SHORT ANSWER
All PRNGs use seeds — this is not a vulnerability or conspiracy. The seeds used in certified online slot games are generated server-side using cryptographic-quality entropy sources that cannot be predicted or accessed by players. There is no evidence, method, or theoretical basis for predicting scatter landings based on RNG seed information.

What a "seeded RNG" actually means

All pseudo-random number generators require a starting value — a seed — to initialise their output sequence. Without a seed, the generator produces nothing. This is not a flaw or a hack opportunity. It is how PRNGs fundamentally work.

The critical questions are: who controls the seed, how is it generated, and can it be predicted or accessed externally? In certified online casino software, the answers are: the game server controls it, it is generated from cryptographic-quality entropy (hardware-based randomness, timing data, network events), and it cannot be predicted or accessed by any party outside the server environment — including the casino operator itself.

Why seed knowledge would not help anyway

Even in the hypothetical scenario where a player could observe the current RNG seed, the output sequence of a modern cryptographic PRNG is not reversible or predictable from the seed alone without knowledge of the specific algorithm and its parameters — all of which are proprietary to the developer and protected.

Furthermore, the seed changes on every spin. Using a session seed to predict spin 47 from spin 46 would require real-time access to continuously updated server-side state. No player-accessible data source provides this.

The "RNG patterns" claim examined

Forum posts and YouTube videos claiming to show RNG patterns in scatter landings invariably rely on one of three errors: very small sample sizes where clustering is expected by chance, post-hoc pattern identification where patterns are found after the data is collected rather than predicted in advance, and survivorship bias where the many sessions that did not fit the claimed pattern are not discussed.

CLAIMWHAT WOULD PROVE ITWHAT IS ACTUALLY SHOWN
"Scatters cluster in groups of 3 sessions"Predictive accuracy above chance across 1,000+ sessionsPattern spotted in 10 to 20 sessions (small sample)
"Buy feature triggers scatter more after cold base game"Statistical correlation across controlled sessionsAnecdotal observations with no control group
"Seeded sequence creates predictable trigger windows"Reproducible prediction of scatter timing before the spinNot produced by any claim-maker

The regulatory certainty

eCOGRA and iTech Labs RNG certification processes specifically test for output predictability. A PRNG that produced detectable patterns in a category like scatter frequency over thousands of trials would fail these tests. Hacksaw Gaming's releases pass certification before going live on any licensed casino platform.

If exploitable RNG seeding existed in a live certified game, the exploit would generate large provable profits that would be detected rapidly by the casino's monitoring systems, trigger regulatory investigation, and result in licence revocation. No such event has been documented for any Hacksaw Gaming title.

What "I tracked 1,000 spins and found a pattern" actually means: Random sequences produce clusters and gaps that look like patterns to pattern-detecting brains. Finding a pattern in 1,000 data points from a truly random source is expected — it is what random sequences look like.
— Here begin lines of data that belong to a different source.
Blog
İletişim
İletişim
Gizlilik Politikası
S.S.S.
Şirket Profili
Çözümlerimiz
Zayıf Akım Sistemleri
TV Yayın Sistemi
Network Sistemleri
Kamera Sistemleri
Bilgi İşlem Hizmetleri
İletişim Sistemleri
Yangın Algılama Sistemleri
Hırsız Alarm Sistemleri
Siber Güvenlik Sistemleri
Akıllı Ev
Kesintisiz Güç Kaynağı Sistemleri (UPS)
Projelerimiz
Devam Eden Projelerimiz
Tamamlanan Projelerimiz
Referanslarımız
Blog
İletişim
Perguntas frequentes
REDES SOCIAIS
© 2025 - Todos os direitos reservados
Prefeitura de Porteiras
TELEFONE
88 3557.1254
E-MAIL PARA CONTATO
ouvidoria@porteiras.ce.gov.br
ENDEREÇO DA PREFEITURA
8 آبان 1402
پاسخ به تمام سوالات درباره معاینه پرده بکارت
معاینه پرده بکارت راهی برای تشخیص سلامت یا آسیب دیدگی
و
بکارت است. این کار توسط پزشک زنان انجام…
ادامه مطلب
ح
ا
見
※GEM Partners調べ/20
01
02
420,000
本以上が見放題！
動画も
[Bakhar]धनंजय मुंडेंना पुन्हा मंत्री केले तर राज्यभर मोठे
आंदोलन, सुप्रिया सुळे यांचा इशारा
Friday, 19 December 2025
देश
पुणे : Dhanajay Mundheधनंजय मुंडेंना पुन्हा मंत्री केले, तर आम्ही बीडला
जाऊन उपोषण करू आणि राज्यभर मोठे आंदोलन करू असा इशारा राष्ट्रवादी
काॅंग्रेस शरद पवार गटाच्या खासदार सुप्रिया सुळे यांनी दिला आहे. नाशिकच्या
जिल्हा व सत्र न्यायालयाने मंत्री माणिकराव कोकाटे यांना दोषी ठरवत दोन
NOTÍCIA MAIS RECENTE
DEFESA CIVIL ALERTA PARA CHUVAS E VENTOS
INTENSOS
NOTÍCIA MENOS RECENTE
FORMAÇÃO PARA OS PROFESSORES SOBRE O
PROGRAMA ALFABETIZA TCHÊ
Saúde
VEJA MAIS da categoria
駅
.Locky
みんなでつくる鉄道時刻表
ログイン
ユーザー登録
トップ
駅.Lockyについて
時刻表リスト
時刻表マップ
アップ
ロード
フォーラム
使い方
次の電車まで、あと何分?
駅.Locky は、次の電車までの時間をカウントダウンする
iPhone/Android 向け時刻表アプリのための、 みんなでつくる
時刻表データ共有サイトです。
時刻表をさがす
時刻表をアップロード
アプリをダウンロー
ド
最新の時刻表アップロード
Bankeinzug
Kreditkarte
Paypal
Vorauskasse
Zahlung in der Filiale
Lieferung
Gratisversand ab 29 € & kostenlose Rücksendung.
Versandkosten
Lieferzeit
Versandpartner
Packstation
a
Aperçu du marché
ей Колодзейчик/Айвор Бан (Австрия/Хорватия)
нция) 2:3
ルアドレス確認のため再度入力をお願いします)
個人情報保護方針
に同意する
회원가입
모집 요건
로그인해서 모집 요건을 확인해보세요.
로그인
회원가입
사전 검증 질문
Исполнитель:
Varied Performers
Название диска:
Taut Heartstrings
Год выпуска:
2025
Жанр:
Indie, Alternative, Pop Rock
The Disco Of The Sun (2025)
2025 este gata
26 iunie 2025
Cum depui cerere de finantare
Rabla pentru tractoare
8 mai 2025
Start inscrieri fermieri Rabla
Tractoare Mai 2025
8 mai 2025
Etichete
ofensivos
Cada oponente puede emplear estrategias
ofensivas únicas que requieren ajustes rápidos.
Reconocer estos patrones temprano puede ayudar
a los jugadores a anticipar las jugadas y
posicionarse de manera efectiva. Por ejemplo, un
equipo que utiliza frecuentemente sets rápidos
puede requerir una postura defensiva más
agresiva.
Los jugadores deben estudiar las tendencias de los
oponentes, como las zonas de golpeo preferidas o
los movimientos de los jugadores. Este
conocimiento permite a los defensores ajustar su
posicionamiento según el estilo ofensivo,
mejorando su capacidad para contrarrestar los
A genuinely non-random sequence would be more uniform and regular, not more clustered. Clustering is evidence of randomness, not against it.

BOTTOM LINE
Seeded RNG is a technical reality that describes how all PRNGs work, not a vulnerability. The seeds are server-side, cryptographically generated, and change every spin. There is no evidence of exploitable scatter patterns in Fist of Destruction or any other certified Hacksaw Gaming title. Pattern-claiming content online relies on small samples, post-hoc analysis, and survivorship bias. Scatter landings are random. Plan accordingly.